Virtualization is a special case of this where the freeze of a guest
filesystem can be initiated from the hypervisor and carried out by
a guest agent behind the guest's administrator's back.


>> 2) Block device based filesystems:
>>
>>    These can be reached through the block device it is sitting on even
>>    if the filesystem was detached from the namespace and have the
>>    particularity that they can be frozen using two different APIs, a
>>    block device level one and the ioctls. When a filesytem was frozen
>>    using the former, which only has in-kernel users such as dm,
>>    automatically thawing the filesystem on umount is arguably too rude
>>    (we can end up breaking the filesystem level consistency of a
>>    storage snapshot). It we care about this, we could modify
>>    sys_umount() so that filesystem is automatically thawed if and only
>>    if there are no block device level freezes active.
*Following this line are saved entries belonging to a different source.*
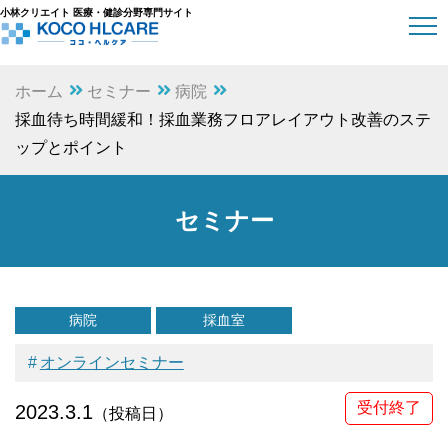
小林クリエイト 医療・健診分野専門サイト
ホーム
セミナー
病院
採血待ち時間緩和！採血業務フロアレイアウト改善のステ
ップとポイント
セミナー
病院
採血室
オンラインセミナー
受付終了
2023.3.1
（投稿日）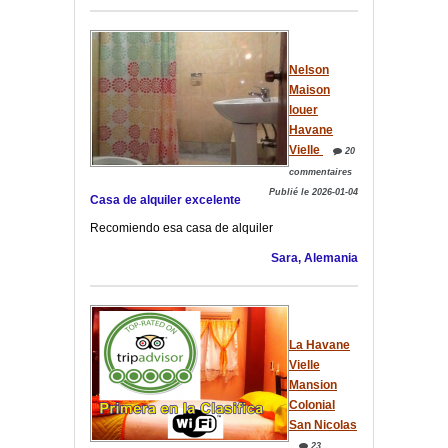
Nelson
Maison
louer
Havane
Vielle
20
commentaires
Publié le 2026-01-04
Casa de alquiler excelente
Recomiendo esa casa de alquiler
Sara, Alemania
La Havane
Vielle
Mansion
Colonial
San Nicolas
23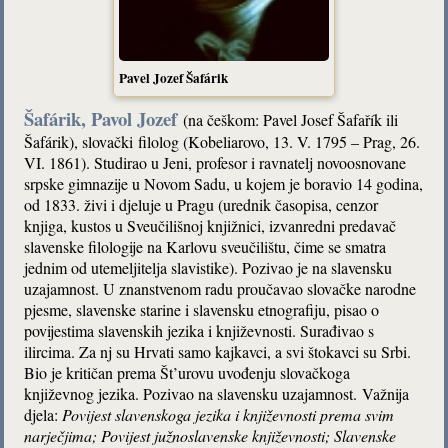
Pavel Jozef Šafárik
Šafárik,
Pavol Jozef
(na češkom: Pavel Josef Šafařík ili
Šafárik), slovački filolog (Kobeliarovo, 13. V. 1795 – Prag, 26.
VI. 1861). Studirao u Jeni, profesor i ravnatelj novoosnovane
srpske gimnazije u Novom Sadu, u kojem je boravio 14 godina,
od 1833. živi i djeluje u Pragu (urednik časopisa, cenzor
knjiga, kustos u Sveučilišnoj knjižnici, izvanredni predavač
slavenske filologije na Karlovu sveučilištu, čime se smatra
jednim od utemeljitelja slavistike). Pozivao je na slavensku
uzajamnost. U znanstvenom radu proučavao slovačke narodne
pjesme, slavenske starine i slavensku etnografiju, pisao o
povijestima slavenskih jezika i književnosti. Surađivao s
ilircima. Za nj su Hrvati samo kajkavci, a svi štokavci su Srbi.
Bio je kritičan prema Št’urovu uvođenju slovačkoga
književnog jezika. Pozivao na slavensku uzajamnost. Važnija
djela:
Povijest slavenskoga jezika i književnosti prema svim
narječjima; Povijest južnoslavenske književnosti; Slavenske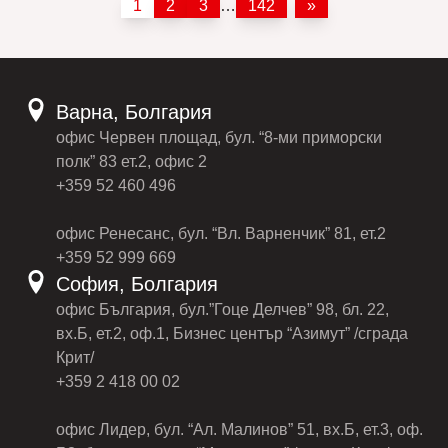
1
2
3
…
142
»
Варна, Болгария
офис Червен площад, бул. “8-ми приморски
полк” 83 ет.2, офис 2
+359 52 460 496
офис Ренесанс, бул. “Вл. Варненчик” 81, ет.2
+359 52 999 669
София, Болгария
офис България, бул.”Гоце Делчев” 98, бл. 22,
вх.Б, ет.2, оф.1, Бизнес център “Азимут” /сграда
Крит/
+359 2 418 00 02
офис Лидер, бул. “Ал. Малинов” 51, вх.Б, ет.3, оф.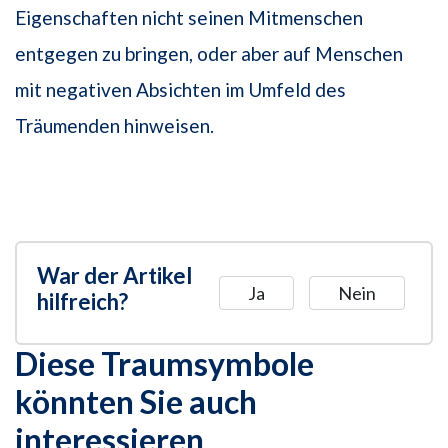
Eigenschaften nicht seinen Mitmenschen
entgegen zu bringen, oder aber auf Menschen
mit negativen Absichten im Umfeld des
Träumenden hinweisen.
War der Artikel
Ja
Nein
hilfreich?
Diese Traumsymbole
könnten Sie auch
interessieren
This behavior
>>    would be consistent with case 1) above (the premise here is that
>>    both fsfreeze and umount are userspace controlled operations and the
>>    administrator should know what it is doing) and is the less likely
>>    to cause surprises to freeze_bdev() users.
>>
>>    It would also be nice to have a block device level thaw ioctl for
>>    emergency cases (for example, a scenario where thaw_bdev() was not
>>    called and the freeze counter was left in a inconsistent state;
>>    freeze_bdev() and thaw_bdev() are exported symbols and in many cases
>>    we cannot control what external modules do).
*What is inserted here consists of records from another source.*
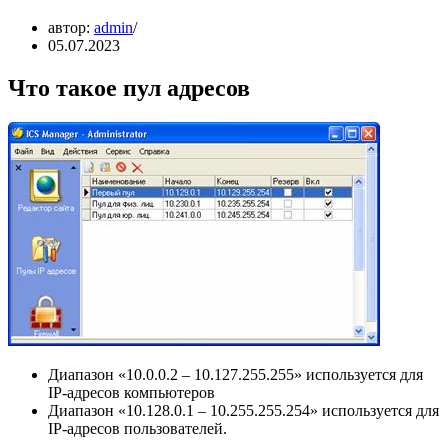
автор:
admin
05.07.2023
Что такое пул адресов
Диапазон «10.0.0.2 – 10.127.255.255» используется для
IP-адресов компьютеров
Диапазон «10.128.0.1 – 10.255.255.254» используется для
IP-адресов пользователей.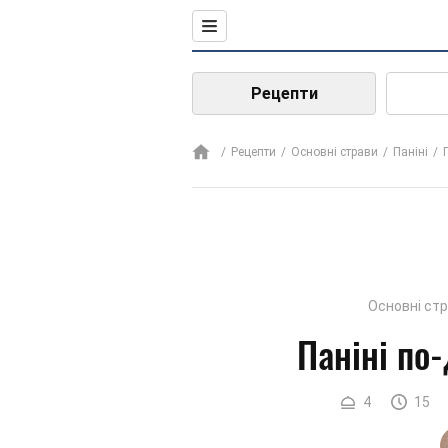
Рецепти
Рецепти
Основні страви
Паніні
Основні ст
Паніні по
4
15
>    Umm, I don't know. I'd rather forbid thawing via ioctl when the device is
> frozen via block device so that should solve possible issues caused by
> buggy userspace and the rest is a kernel bug - emergency thaw is for
> that...

That is an approach I myself considered and that I would be ok
with. I guess I will implement both and let Al decide.

Thanks,
Fernando